#### PROBLEM REQUIREMENTS:
Find the line with "line: (748, 179)" in the entries below, then reproduce it and every line after it down to and including the line with "part: (782, 769) -> (841, 769), moved", exactly.

EXERCISE DATA START

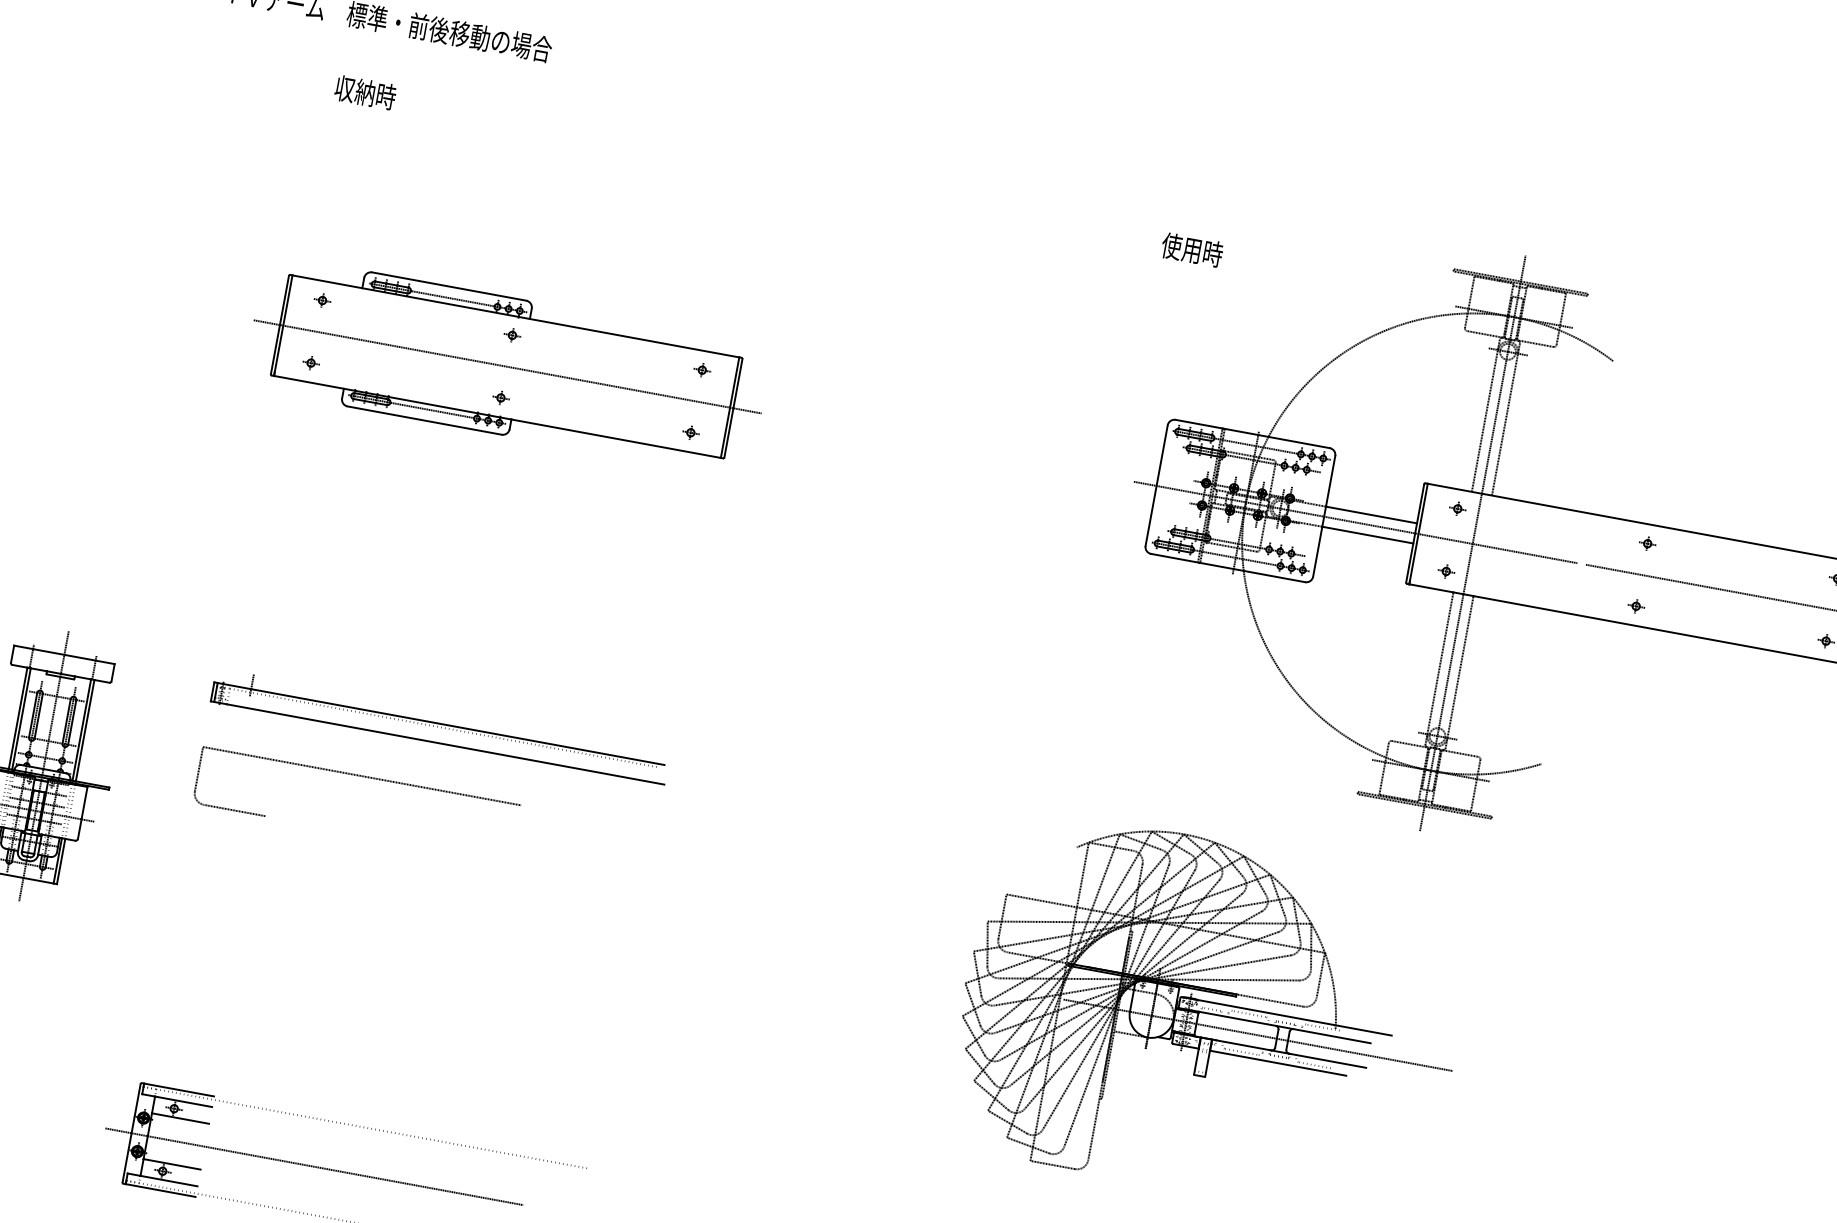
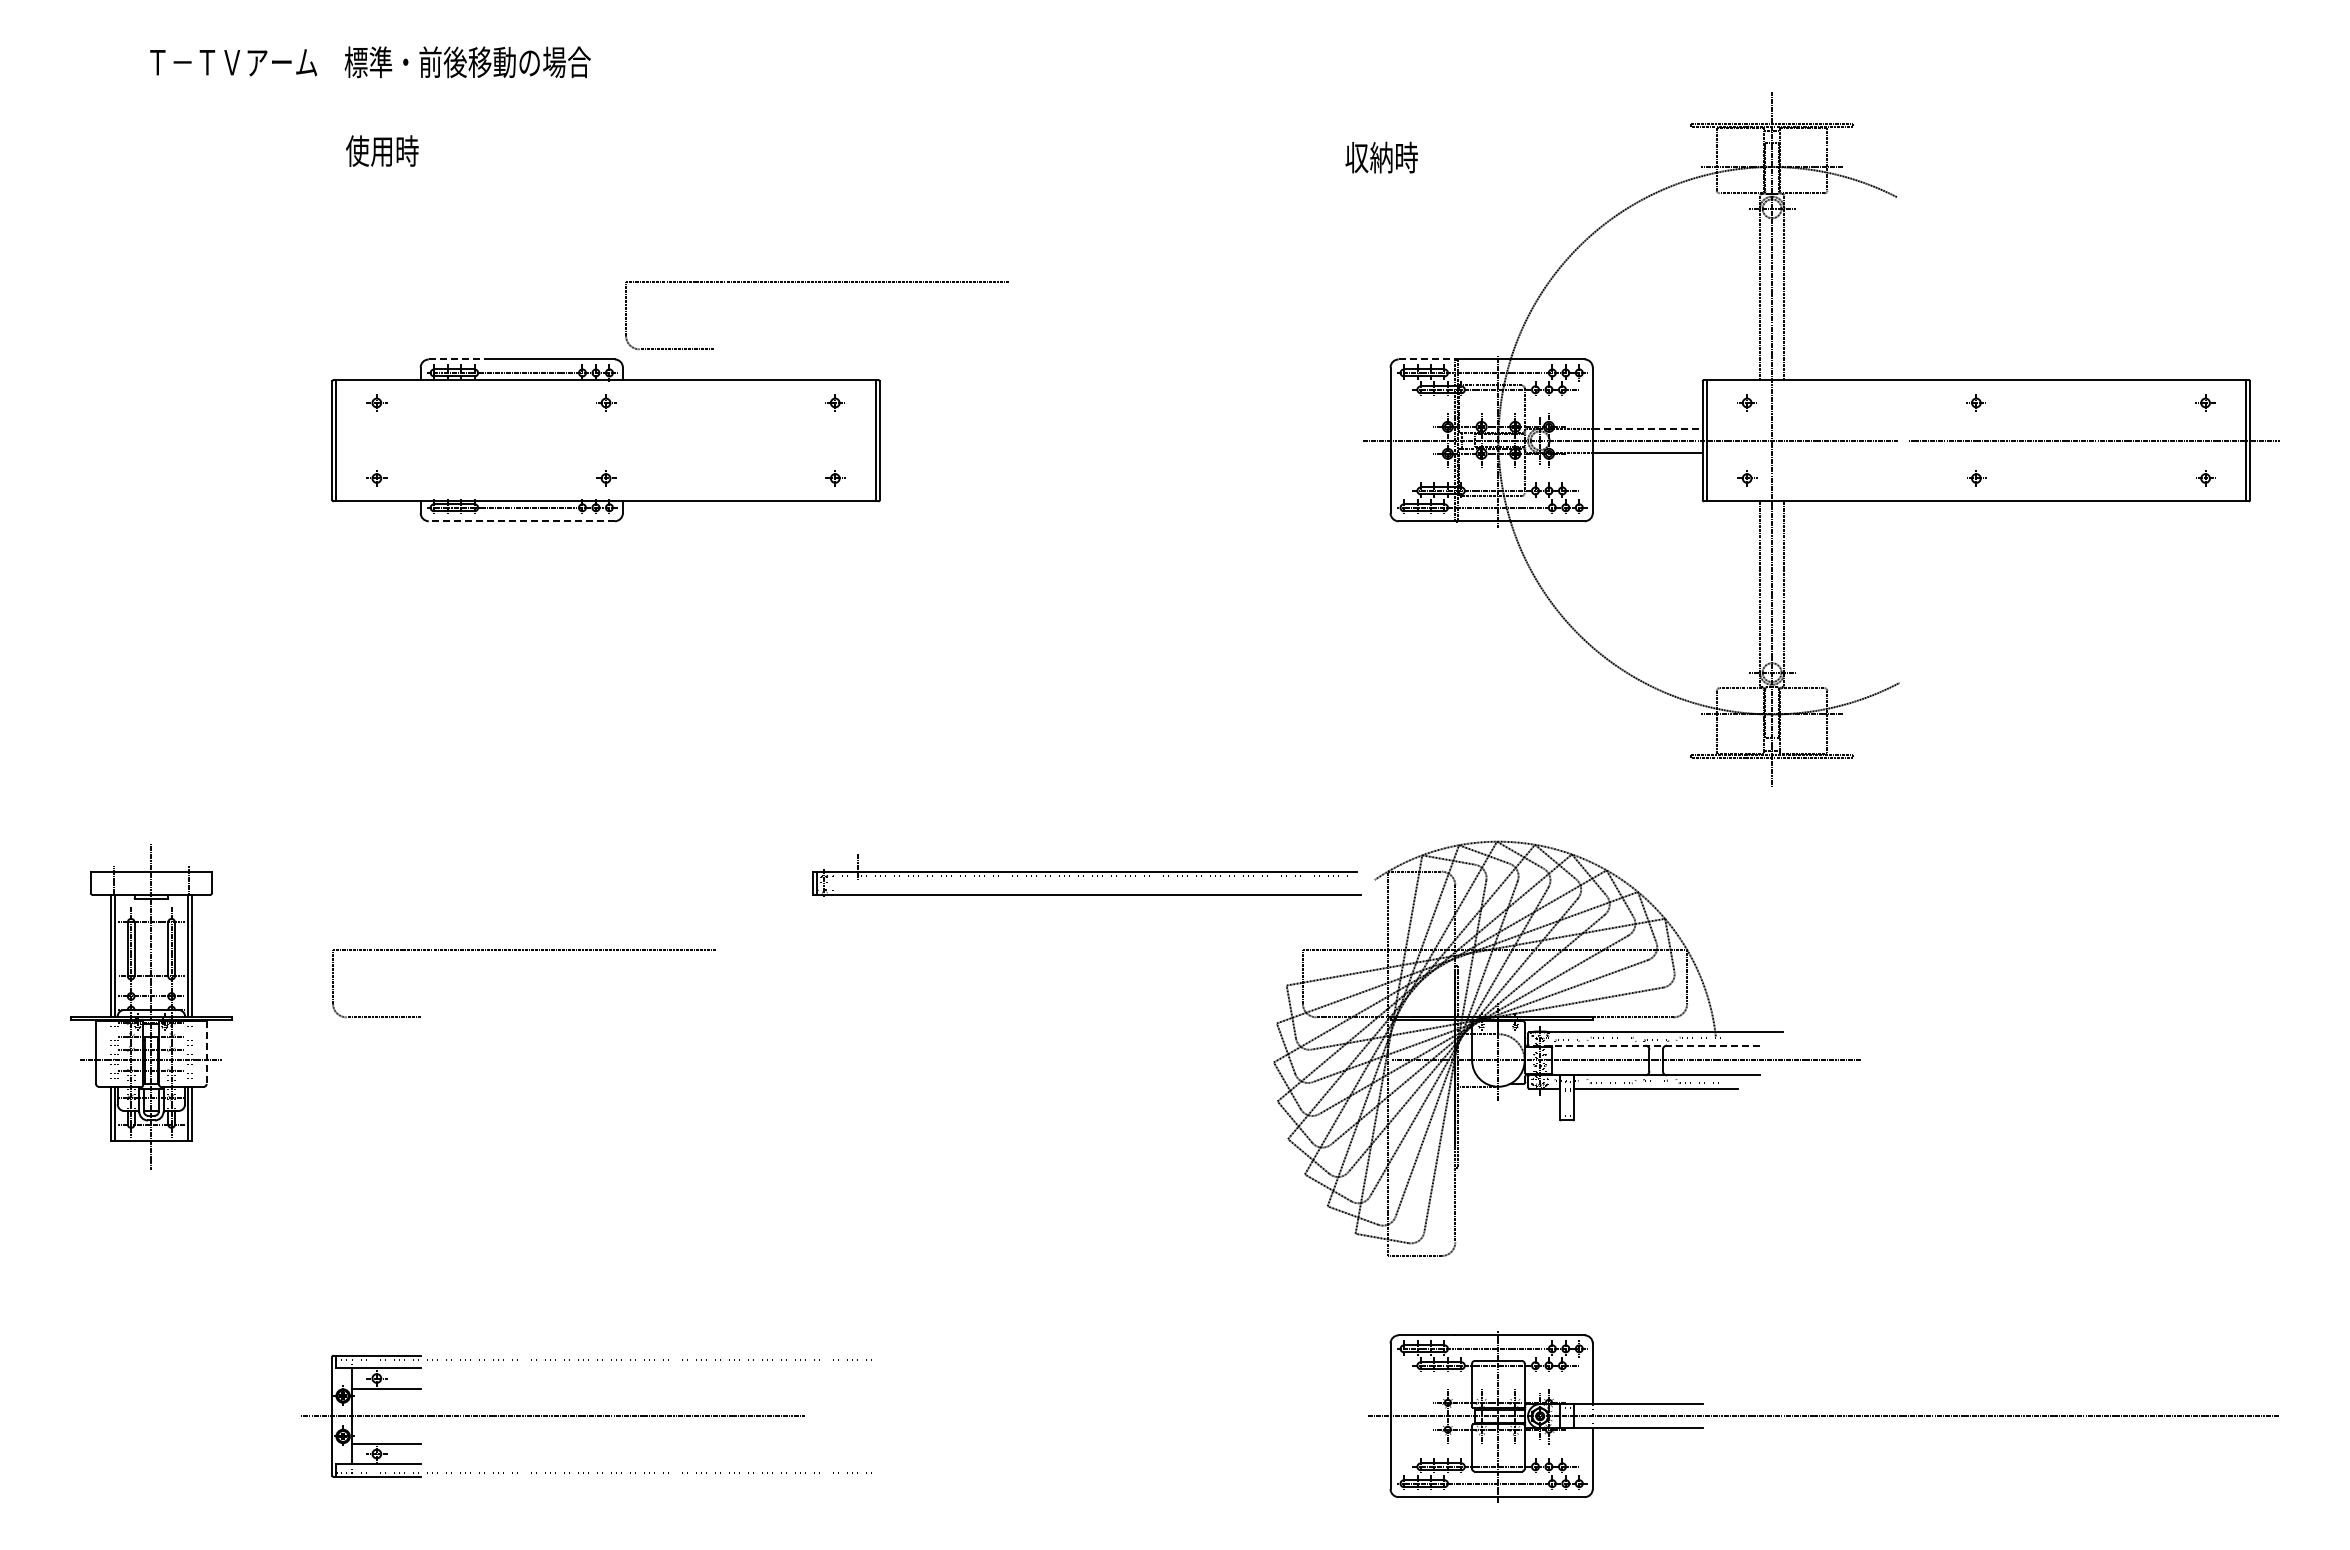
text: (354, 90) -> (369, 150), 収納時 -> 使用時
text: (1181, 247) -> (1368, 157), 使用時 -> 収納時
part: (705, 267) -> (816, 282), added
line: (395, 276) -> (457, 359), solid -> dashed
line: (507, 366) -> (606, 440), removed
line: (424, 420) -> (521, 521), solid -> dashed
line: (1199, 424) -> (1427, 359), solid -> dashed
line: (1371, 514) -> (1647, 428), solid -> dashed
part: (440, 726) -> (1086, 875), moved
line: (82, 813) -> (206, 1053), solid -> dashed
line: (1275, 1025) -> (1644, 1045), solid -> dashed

EXERCISE DATA END
EXERCISE DATA START

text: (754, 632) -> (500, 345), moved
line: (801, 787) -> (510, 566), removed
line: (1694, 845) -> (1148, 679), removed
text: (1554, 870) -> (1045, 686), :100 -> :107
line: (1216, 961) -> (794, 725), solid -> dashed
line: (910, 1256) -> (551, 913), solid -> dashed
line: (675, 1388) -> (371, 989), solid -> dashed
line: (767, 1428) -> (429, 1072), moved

EXERCISE DATA END
EXERCISE DATA START

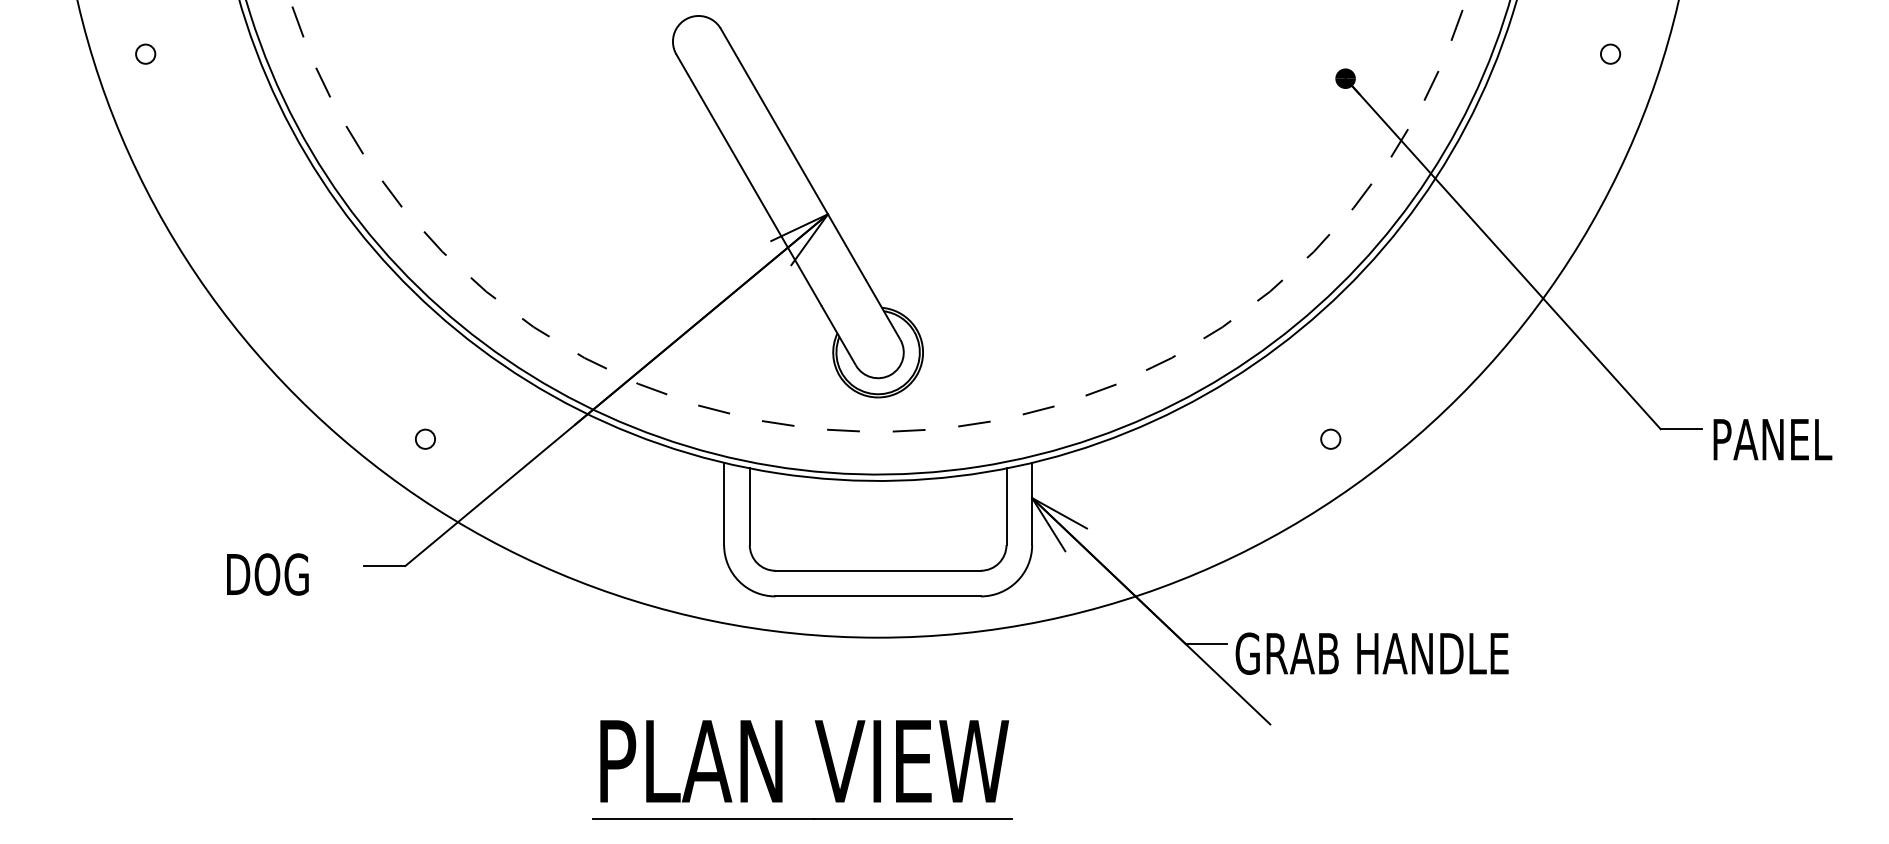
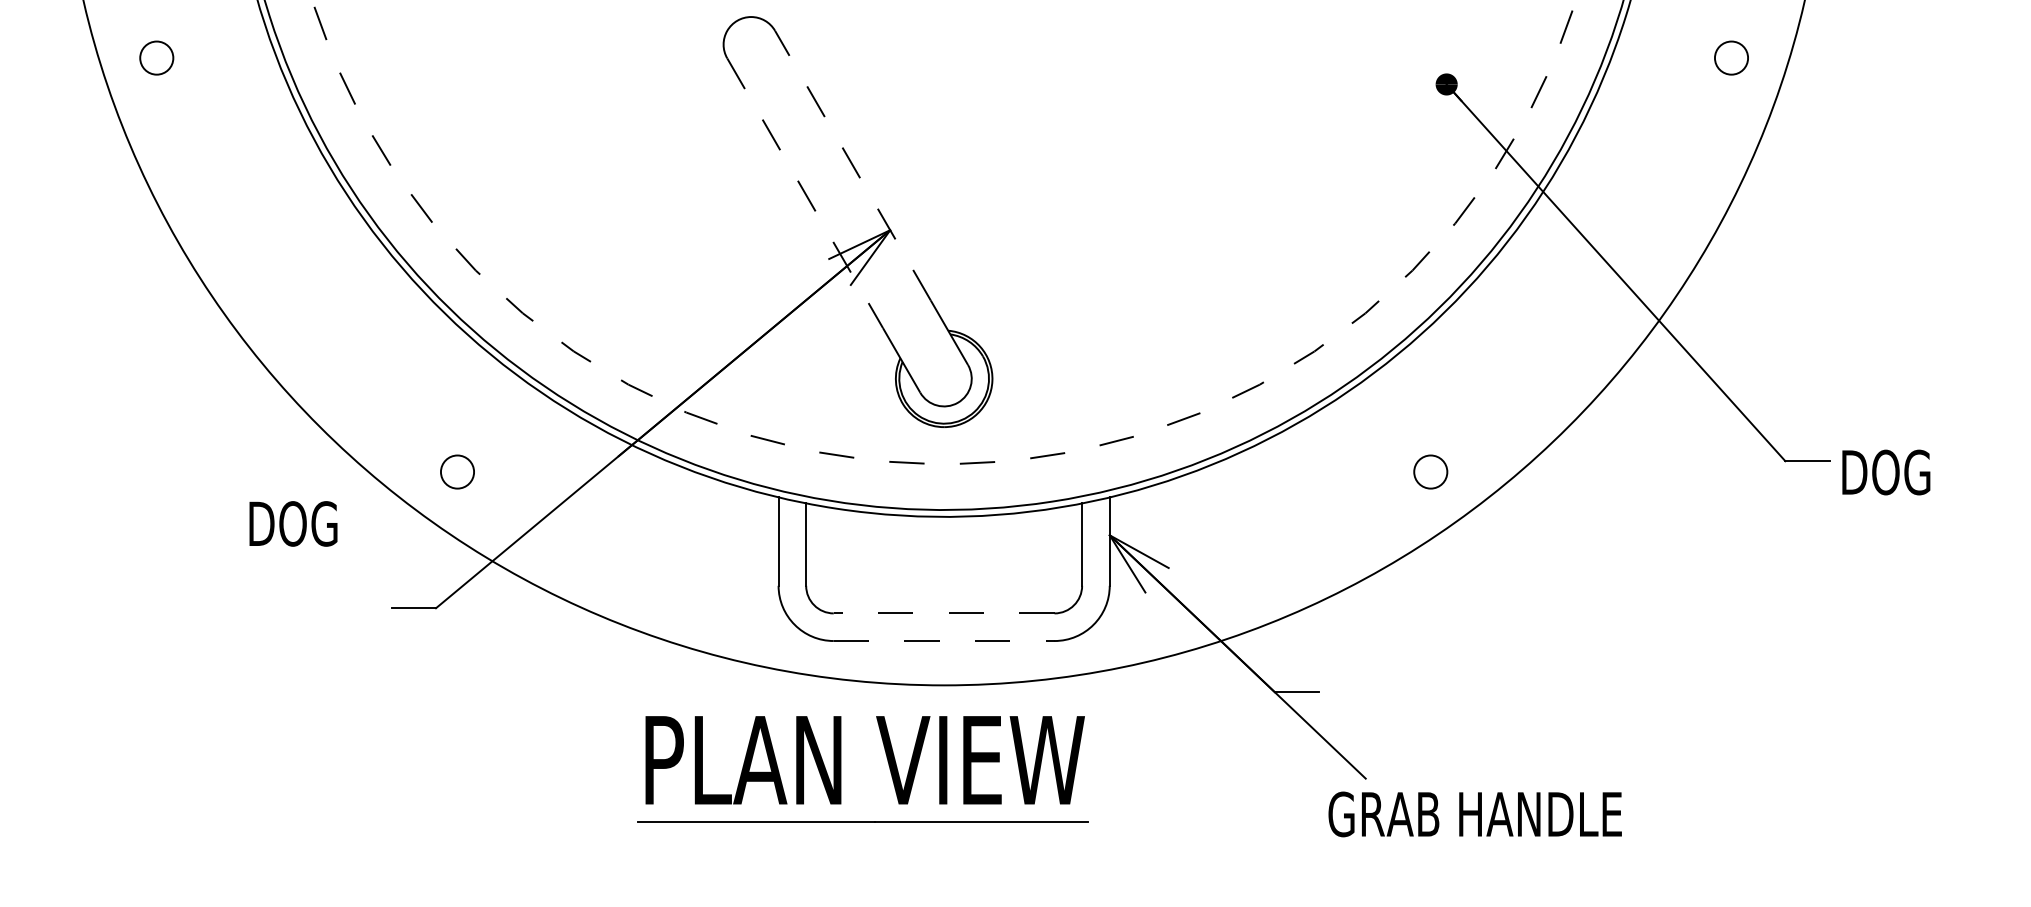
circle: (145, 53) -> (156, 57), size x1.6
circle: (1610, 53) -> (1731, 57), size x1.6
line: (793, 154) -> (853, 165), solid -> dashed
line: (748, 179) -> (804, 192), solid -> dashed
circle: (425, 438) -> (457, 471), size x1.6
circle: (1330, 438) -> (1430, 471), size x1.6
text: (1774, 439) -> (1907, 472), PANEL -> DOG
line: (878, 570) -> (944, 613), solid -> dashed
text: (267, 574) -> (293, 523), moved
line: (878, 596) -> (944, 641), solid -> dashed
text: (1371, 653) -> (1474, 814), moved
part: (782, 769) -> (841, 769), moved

EXERCISE DATA END

#### THE ANSWER:
line: (748, 179) -> (804, 192), solid -> dashed
circle: (425, 438) -> (457, 471), size x1.6
circle: (1330, 438) -> (1430, 471), size x1.6
text: (1774, 439) -> (1907, 472), PANEL -> DOG
line: (878, 570) -> (944, 613), solid -> dashed
text: (267, 574) -> (293, 523), moved
line: (878, 596) -> (944, 641), solid -> dashed
text: (1371, 653) -> (1474, 814), moved
part: (782, 769) -> (841, 769), moved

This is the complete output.